The 1500-character body floor
Our build-time validator rejects any leaf whose body sections sum to fewer than 1500 characters. The floor was set after we observed indexing failures on two surfaces where the average body sat around eight hundred characters; bumping the floor to fifteen hundred pulled coverage from thirty percent to seventy-eight percent over thirty days. Fifteen hundred is the floor; the average on this surface is closer to twenty-two hundred. Words per leaf matter less than substance per leaf, but the byte count is the proxy the validator can measure cheaply.
The cosine-similarity pre-publish test
Before publishing a new leaf we run a cosine-similarity test against the existing leaves using simple TF-IDF vectors over the body text. Any pair scoring above 0.72 gets flagged for an editorial rewrite; pairs above 0.85 block the publish. The threshold of 0.72 was set empirically: leaves with a peer in the 0.72 to 0.85 band reliably indexed but their per-page impressions stayed flat; leaves below 0.72 grew their impressions over time. The test is forty lines of Python and runs in under five seconds across this entire surface.

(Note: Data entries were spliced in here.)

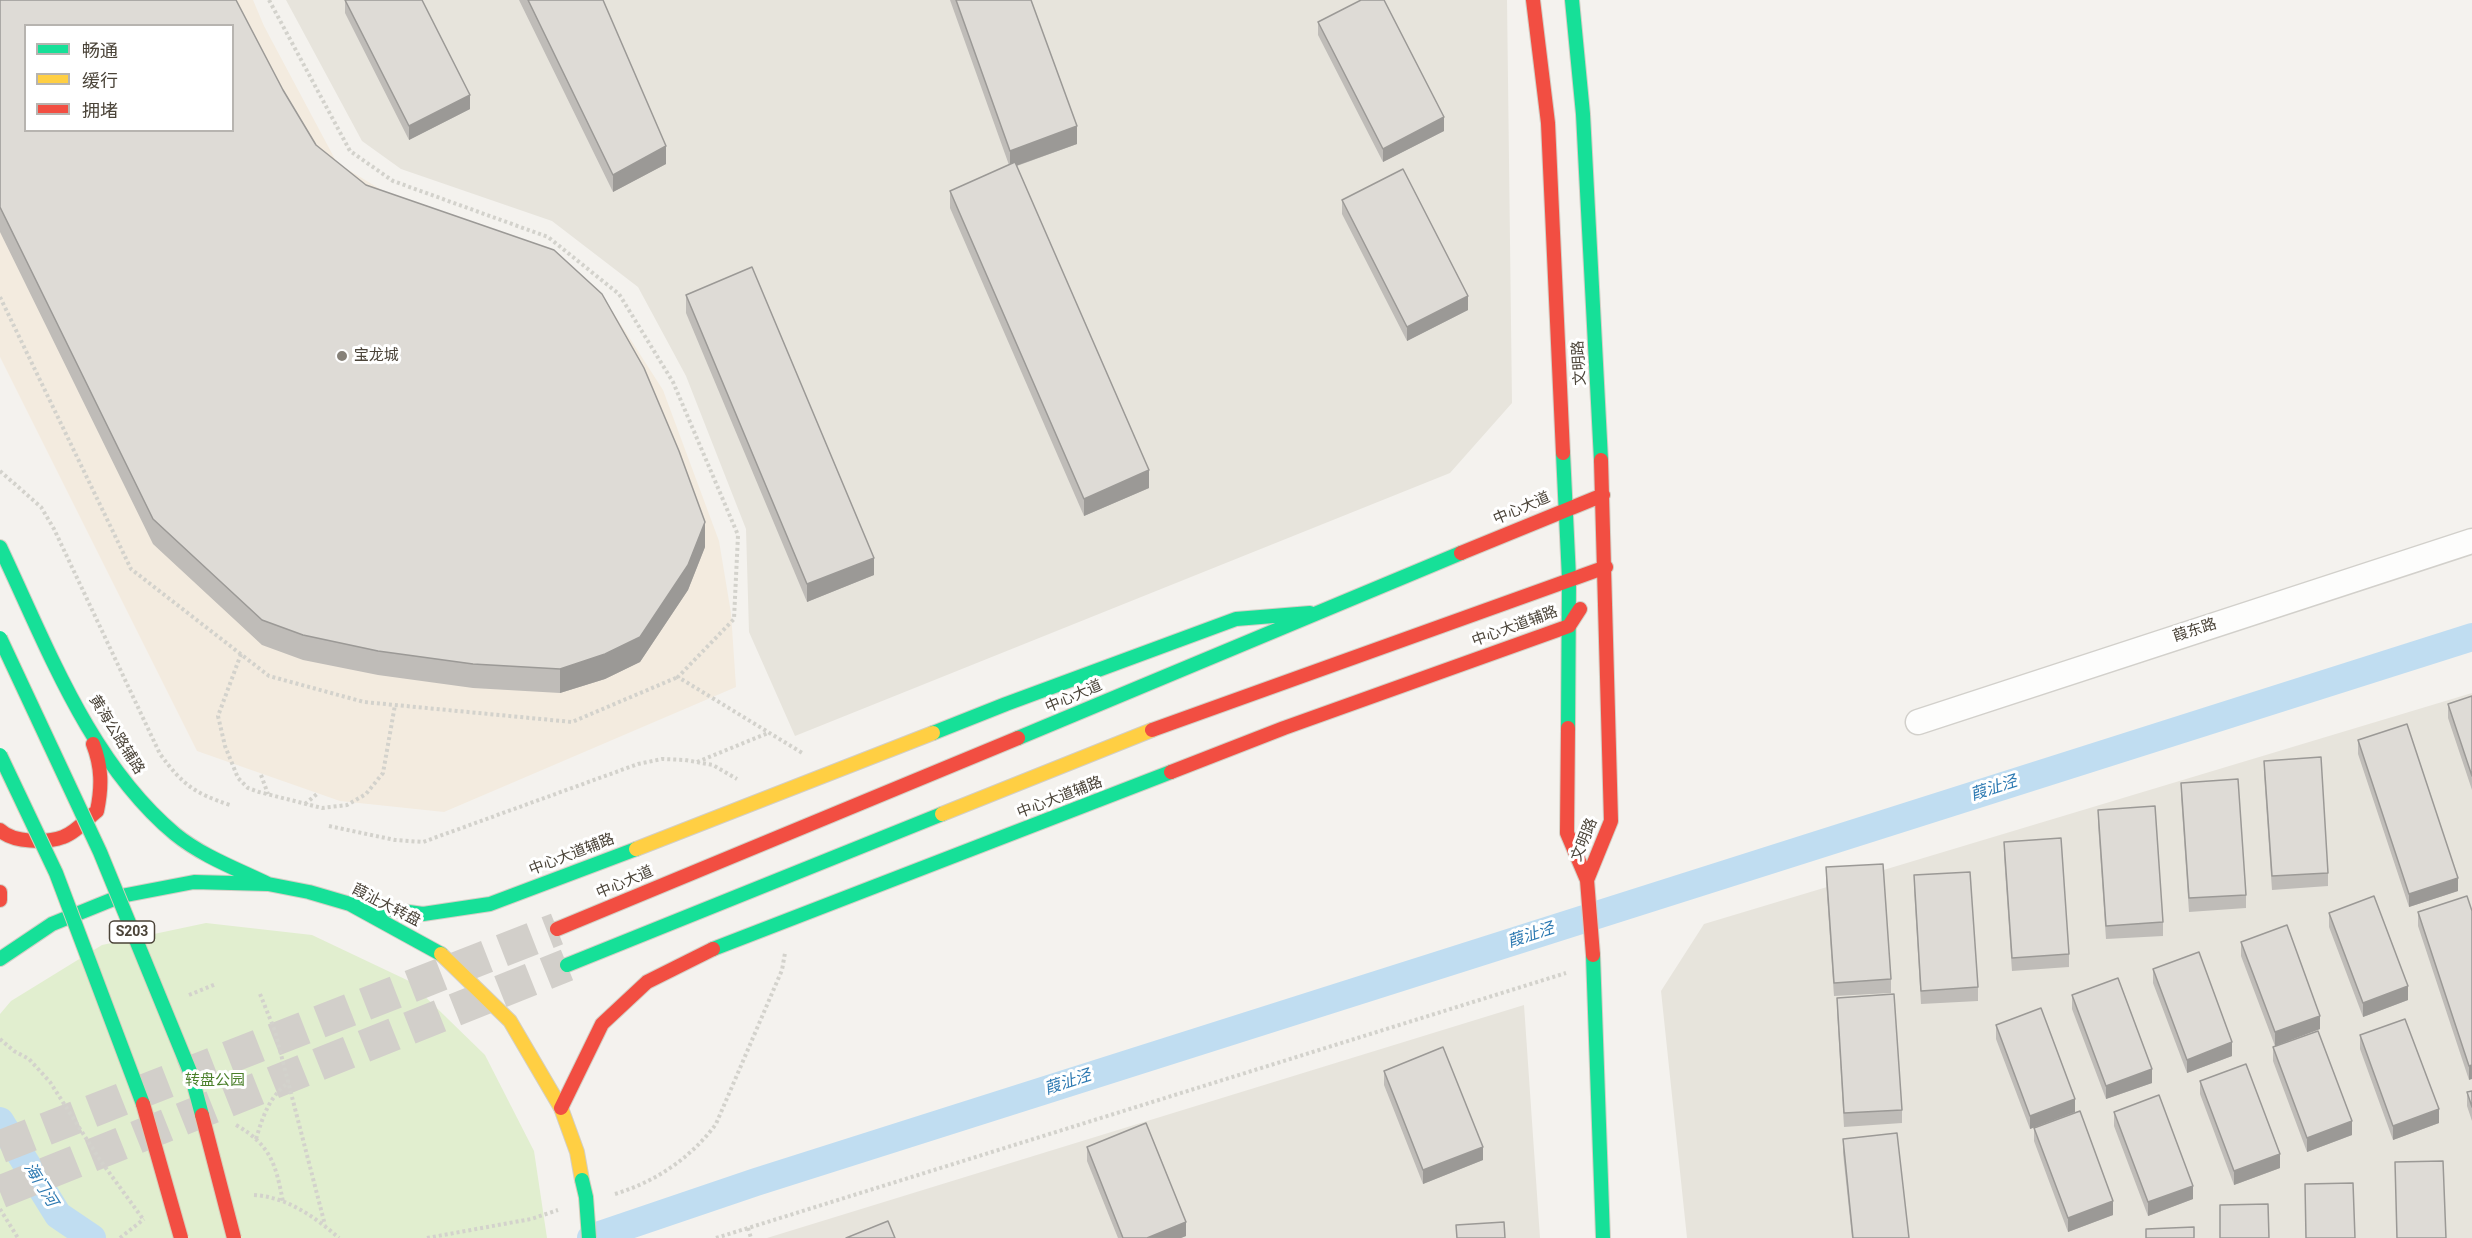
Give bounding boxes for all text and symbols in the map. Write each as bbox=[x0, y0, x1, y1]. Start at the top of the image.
legend bbox=[24, 24, 234, 132]
text: 畅通 bbox=[82, 40, 118, 61]
text: 缓行 bbox=[82, 70, 118, 91]
text: 拥堵 bbox=[82, 100, 118, 121]
street label: 文明路 bbox=[1570, 340, 1590, 386]
place label: 宝龙城 bbox=[354, 347, 399, 365]
marker: 宝龙城 bbox=[335, 349, 349, 363]
street label: 中心大道 bbox=[1491, 489, 1553, 529]
street label: 中心大道辅路 bbox=[1470, 603, 1560, 651]
street label: 葭东路 bbox=[2171, 615, 2219, 647]
street label: 中心大道 bbox=[1043, 677, 1105, 717]
street label: 黄海公路辅路 bbox=[85, 692, 147, 778]
water label: 葭沚泾 bbox=[1968, 772, 2020, 806]
street label: 中心大道辅路 bbox=[1015, 773, 1105, 823]
street label: 文明路 bbox=[1568, 816, 1602, 864]
street label: 中心大道辅路 bbox=[527, 830, 617, 880]
street label: 中心大道 bbox=[594, 863, 656, 903]
street label: 葭沚大转盘 bbox=[349, 881, 423, 931]
water label: 葭沚泾 bbox=[1505, 919, 1557, 953]
road number: S203 bbox=[110, 921, 154, 943]
water label: 葭沚泾 bbox=[1042, 1066, 1094, 1100]
park label: 转盘公园 bbox=[185, 1072, 245, 1090]
water label: 海门河 bbox=[19, 1160, 61, 1210]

Where the uniqueness has to come from
Numerics, examples, and arguments are the only durable sources of uniqueness. Re-skinning the same paragraph with synonyms does not pass the cosine test, does not pass a quality rater, and will not rank. Numerics that are specific to your shipping work are the cheapest source; this leaf has two such numerics, the 1500-character floor and the 0.72 cosine threshold. If you cannot find at least two specific numerics per leaf to anchor the writing, the topic is too thin for pSEO. Editorial is the better play.